Pchły są jednymi z najbardziej dokuczliwych, a przy tym najpowszechniejszych pasożytów. Bytują na skórze swojego żywiciela i żywią się jego krwią. Jeśli kot lub pies ma pchły, nie da się tego nie zauważyć.

Obecność pcheł jest bardzo nieprzyjemna dla zwierzaka. Wywołują silny świąd, a pupil uporczywie się drapie. Już samo to jest bardzo dotkliwe i powinniśmy pozbyć się nieproszonych gości jak najszybciej. Jednak przyczyniają się one także do wielu poważnych chorób.

Pchła – co to właściwie jest?

Pchły są maleńkie, mierzą między 2 a 4 milimetry i mają biały lub szary kolor. Wizualnie przypominają małe kuleczki. Czy możliwe jest zatem ich znalezienie na zwierzaku? Jak się okazuje, nie jest to wcale takie trudne. Pasożyty te są niesamowicie szybkie i możemy zauważyć podskakujące kropki. Jeśli je widzimy, a nasz zwierzak się drapie, nietrudno dojść do tego, co jest tego przyczyną. Trzeba szybko znaleźć sposób na pchły, bo nie tylko pupil się bardzo męczy, ale pchły bardzo szybko się rozmnażają. W ciągu doby samica składa nawet 50 jaj, więc nie trudno się domyślić, że po kilku tygodniach na naszym zwierzaku będą całe pokolenia pcheł.

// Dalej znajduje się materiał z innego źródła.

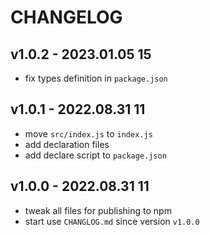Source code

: # CHANGELOG

## v1.0.2 - 2023.01.05 15
* fix types definition in `package.json`


## v1.0.1 - 2022.08.31 11
* move `src/index.js` to `index.js`
* add declaration files
* add declare script to `package.json`


## v1.0.0 - 2022.08.31 11
* tweak all files for publishing to npm
* start use `CHANGLOG.md` since version `v1.0.0`
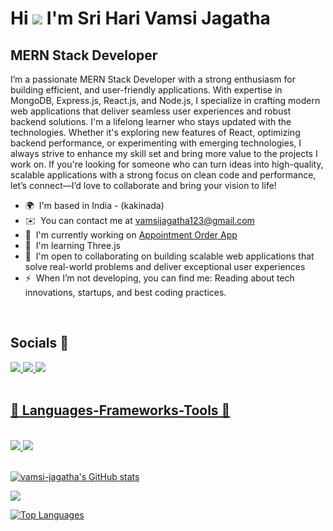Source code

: Hi ![](https://user-images.githubusercontent.com/18350557/176309783-0785949b-9127-417c-8b55-ab5a4333674e.gif) I'm Sri Hari Vamsi Jagatha
==============================================================================================================================================

MERN Stack Developer
--------------------

I’m a passionate MERN Stack Developer with a strong enthusiasm for building efficient, and user-friendly applications. With expertise in MongoDB, Express.js, React.js, and Node.js, I specialize in crafting modern web applications that deliver seamless user experiences and robust backend solutions. I'm a lifelong learner who stays updated with the technologies. Whether it's exploring new features of React, optimizing backend performance, or experimenting with emerging technologies, I always strive to enhance my skill set and bring more value to the projects I work on. If you're looking for someone who can turn ideas into high-quality, scalable applications with a strong focus on clean code and performance, let’s connect—I’d love to collaborate and bring your vision to life!

*   🌍  I'm based in India - (kakinada)
*   ✉️  You can contact me at [vamsijagatha123@gmail.com](mailto:vamsijagatha123@gmail.com)
*   🚀  I'm currently working on [Appointment Order App](http://d&d-netlify.com)
*   🧠  I'm learning Three.js
*   🤝  I'm open to collaborating on building scalable web applications that solve real-world problems and deliver exceptional user experiences
*   ⚡  When I’m not developing, you can find me: Reading about tech innovations, startups, and best coding practices.

<br/>


<div align="left"> 
  <h2>Socials  🔗 </h2>
  <a href="mailto:vamsijagatha123@gmail.com">
    <img src="https://img.shields.io/badge/Gmail-333333?style=for-the-badge&logo=gmail&logoColor=red" />
  </a>
  <a href="[https://linkedin.com/in/](https://www.linkedin.com/in/vamsijagatha/)" target="_blank">
    <img src="https://img.shields.io/badge/LinkedIn-0077B5?style=for-the-badge&logo=linkedin&logoColor=white" target="_blank" />
  </a>
  <a href="https://x.com/srivamsijagatha" target="_blank">
     <img src="https://img.shields.io/badge/X-000000?style=for-the-badge&logo=x&logoColor=white" target="_blank" /> 
</div>

<br/>

<p align="left">
<h2 align="left">🔱 Languages-Frameworks-Tools 🔱</h2>
<br/>
<div align="left">
    <img src="https://skillicons.dev/icons?i=html,css,react,bootstrap,vscode,github,figma,git" />
    <img src="https://skillicons.dev/icons?i=nodejs,python,javascript,express,mongodb" /><br>
</div>

<br/>
</p>
      


<a href="http://www.github.com/vamsi-jagatha"><img src="https://github-readme-stats.vercel.app/api?username=vamsi-jagatha&show_icons=true&hide=&count_private=true&title_color=f97316&text_color=ffffff&icon_color=84cc16&bg_color=171717&hide_border=true&show_icons=true" alt="vamsi-jagatha's GitHub stats" /></a>

<a href="http://www.github.com/vamsi-jagatha"><img src="https://github-readme-streak-stats.herokuapp.com/?user=vamsi-jagatha&stroke=ffffff&background=171717&ring=f97316&fire=f97316&currStreakNum=ffffff&currStreakLabel=f97316&sideNums=ffffff&sideLabels=ffffff&dates=ffffff&hide_border=true" /></a>

<a href="https://github.com/vamsi-jagatha" align="left"><img src="https://github-readme-stats.vercel.app/api/top-langs/?username=vamsi-jagatha&langs_count=10&title_color=f97316&text_color=ffffff&icon_color=84cc16&bg_color=171717&hide_border=true&locale=en&custom_title=Top%20%Languages" alt="Top Languages" />
</a>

Jak poznać, czy zwierzę ma pchły?

Przede wszystkim bardzo się drapie. Do tego możemy zauważyć same pchły, które przypominają kuleczki. Najczęściej na skórze są stany zapalne i podrażnienia i raczej ciężko je przeoczyć. Jeśli mimo wszystko, nie mamy pewności, czy to właśnie z tymi pasożytami mamy do czynienia, możemy kupić specjalny test na obecność odchodów pcheł. Pozwoli on rozwiać wszelkie wątpliwości.

Domowe sposoby na pchły

Kiedy pojawia się pytanie o to, jak zlikwidować pchły u psa lub kota, w pierwszej kolejności chcemy wypróbować domowe sposoby. Mogą być pomocne szczególnie wtedy, gdy wizyta u weterynarza jest odległa. Niestety większość z nich nie jest w pełni skuteczna. Właściciele zwierzaków najczęściej polecają dwie metody.

Pierwszy sposób na pchły u kota lub psa to sporządzenie roztworu wody z octem (4 litry ciepłej wody łączymy ze szklanką octu). Delikatnie rozpylamy miksturę nad sierścią zwierzaka i czekamy, aż wyschnie. Jest to sposób bezpieczny dla pupila, a jednocześnie bardzo szkodliwy dla pcheł. Później musimy dokładnie wyczesać sierść. Skuteczne są także szampony przeciw pasożytom. Tak jak poprzednio, po zabiegu sięgamy po specjalny grzebień i wyczesujemy pasożyty. Skoncentrujmy się przede wszystkim na szyi, brzuchu i na okolicach ogona, gdzie pcheł jest wyjątkowo dużo.

Pchły nie tylko na zwierzaku

Jeśli się zdarzy, że nasz zwierzak złapie pchły, co wcale nie jest takie dziwne i większość właścicieli czworonogów przynajmniej raz z nimi walczy, to pozbycie się pcheł nie ogranicza się jedynie do usunięcia ich ze zwierzaka. Musimy również bardzo dokładnie posprzątać wszystkie miejsca w domu, w jakich pupil przebywa. Odkurzamy mieszkanie, pierzemy koce, legowisko. W przeciwnym razie może się okazać, że jaja, które spadły z psa lub kota spowodują, że problem powróci.